What are translocations/chromosome rearrangements?

Translocation is a chromosome abnormality. It happens when a piece of a chromosome breaks off and reattaches to another chromosome. A balanced translocation means two pieces of chromosomes have switched places. Translocations can be harmless or they can cause serious health problems, depending on which sections of chromosomes get interchanged.

Many people have translocations and are not aware of this, because they have not had health issues. However, their egg or sperm cells can end up with extra genetic material or missing genetic material when the egg is fertilized by the sperm and starts to divide. In about four and a half percent of people with recurrent miscarriage, one or both partners have balanced translocations.
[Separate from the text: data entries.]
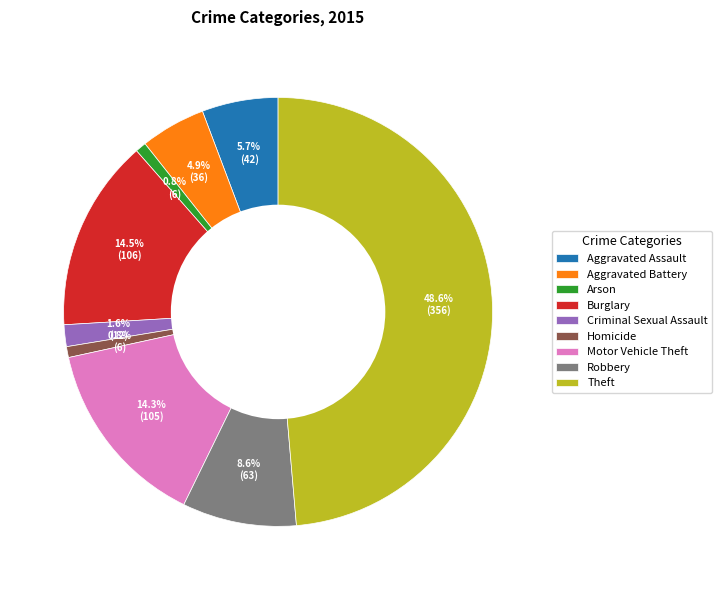

True or false: Theft accounts for 49% of the total.

True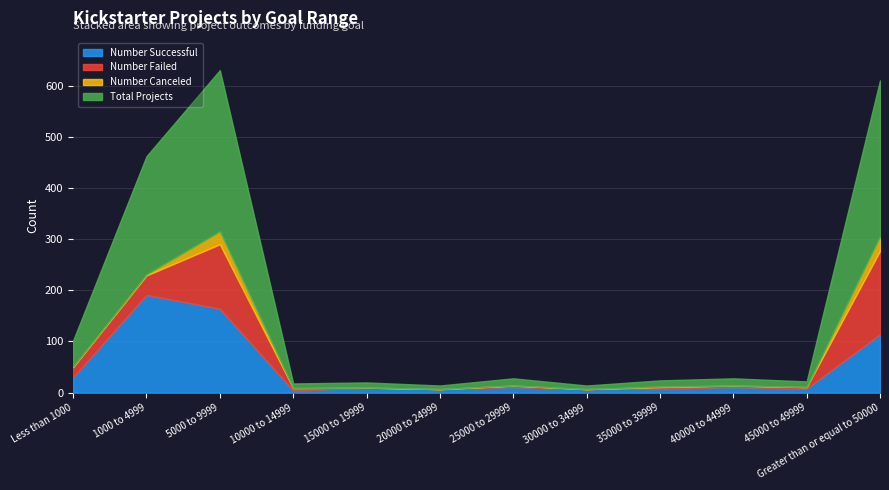

Count the number of data series in this chart.

4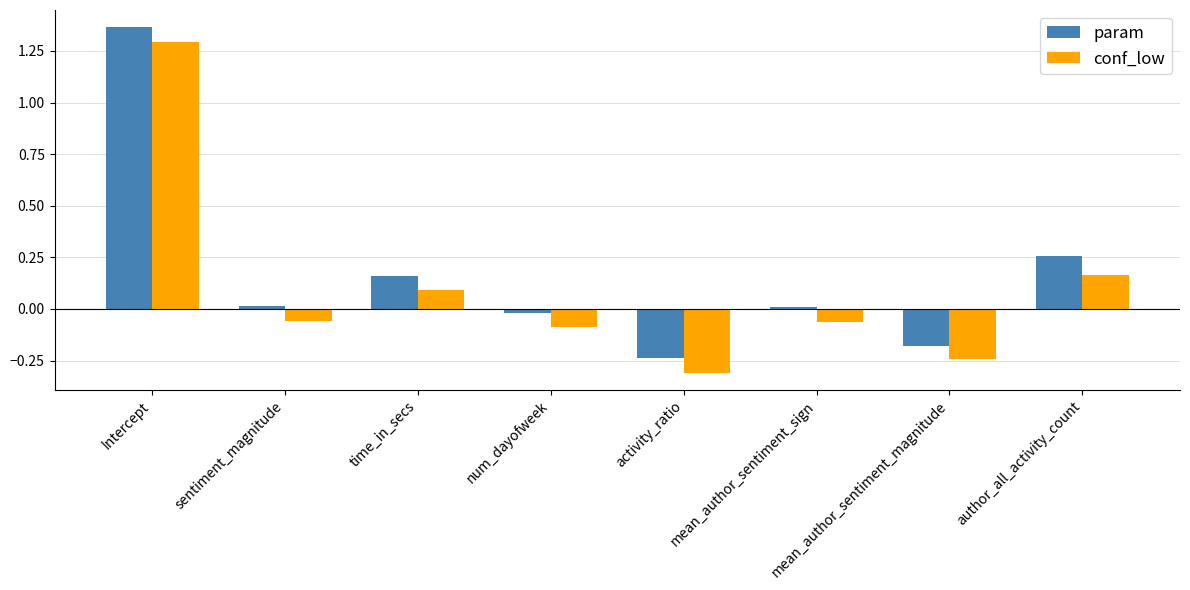

How many bars are there in total?

16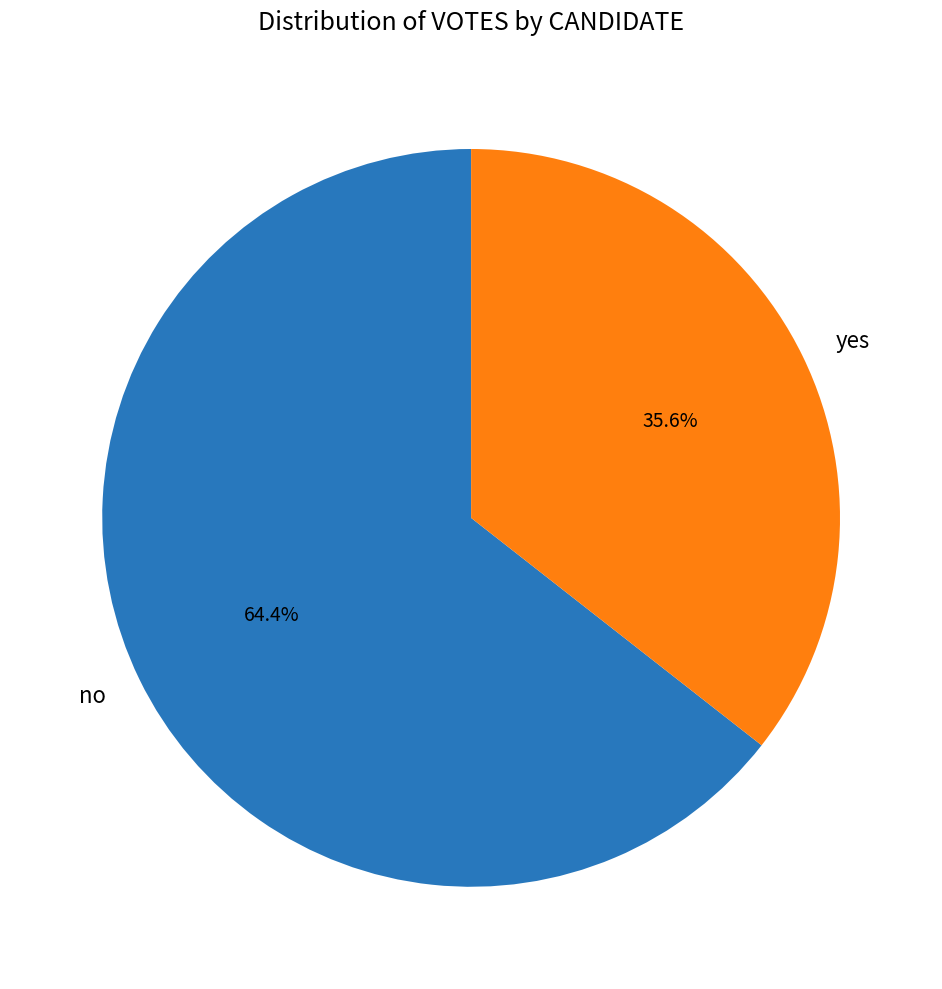

To the nearest percent, what is the average slice percentage?

50%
Research has found that people with translocations are more likely to have miscarriages. A blood test known as a karyotype is used to detect whether either or both partners are carriers of translocations.

Many couples with recurrent miscarriage will eventually have a baby, but they will endure the emotional and physical pain of miscarriage a number of times before being successful. In some cases, couples can have IVF treatment with preimplantation genetic screening (PGS) to improve their chances of having a healthy baby. In IVF with PGS, the woman’s eggs are fertilized with the male partner’s sperm in the laboratory. The embryos are then tested to be sure they do not have an unbalanced translocation, known as aneuploidy, with too many or too few chromosomes. Only the healthiest embryos are then transferred to the woman’s uterus or frozen for use in the future.

Testing for translocations with PGS can increase your success rate at IVF by as much as 23 percent because healthier embryos are less likely to be miscarried. PGS can also detect Down syndrome, which is caused by an embryo having three copies of chromosome 21 instead of two, called trisomy 21. In most cases of Down syndrome trisomy 21 occurs spontaneously and is not due to translocation. In a few cases, down syndrome happens when part of chromosome 21 becomes translocated to another chromosome in the parent’s egg or sperm cells or very early in fetal development.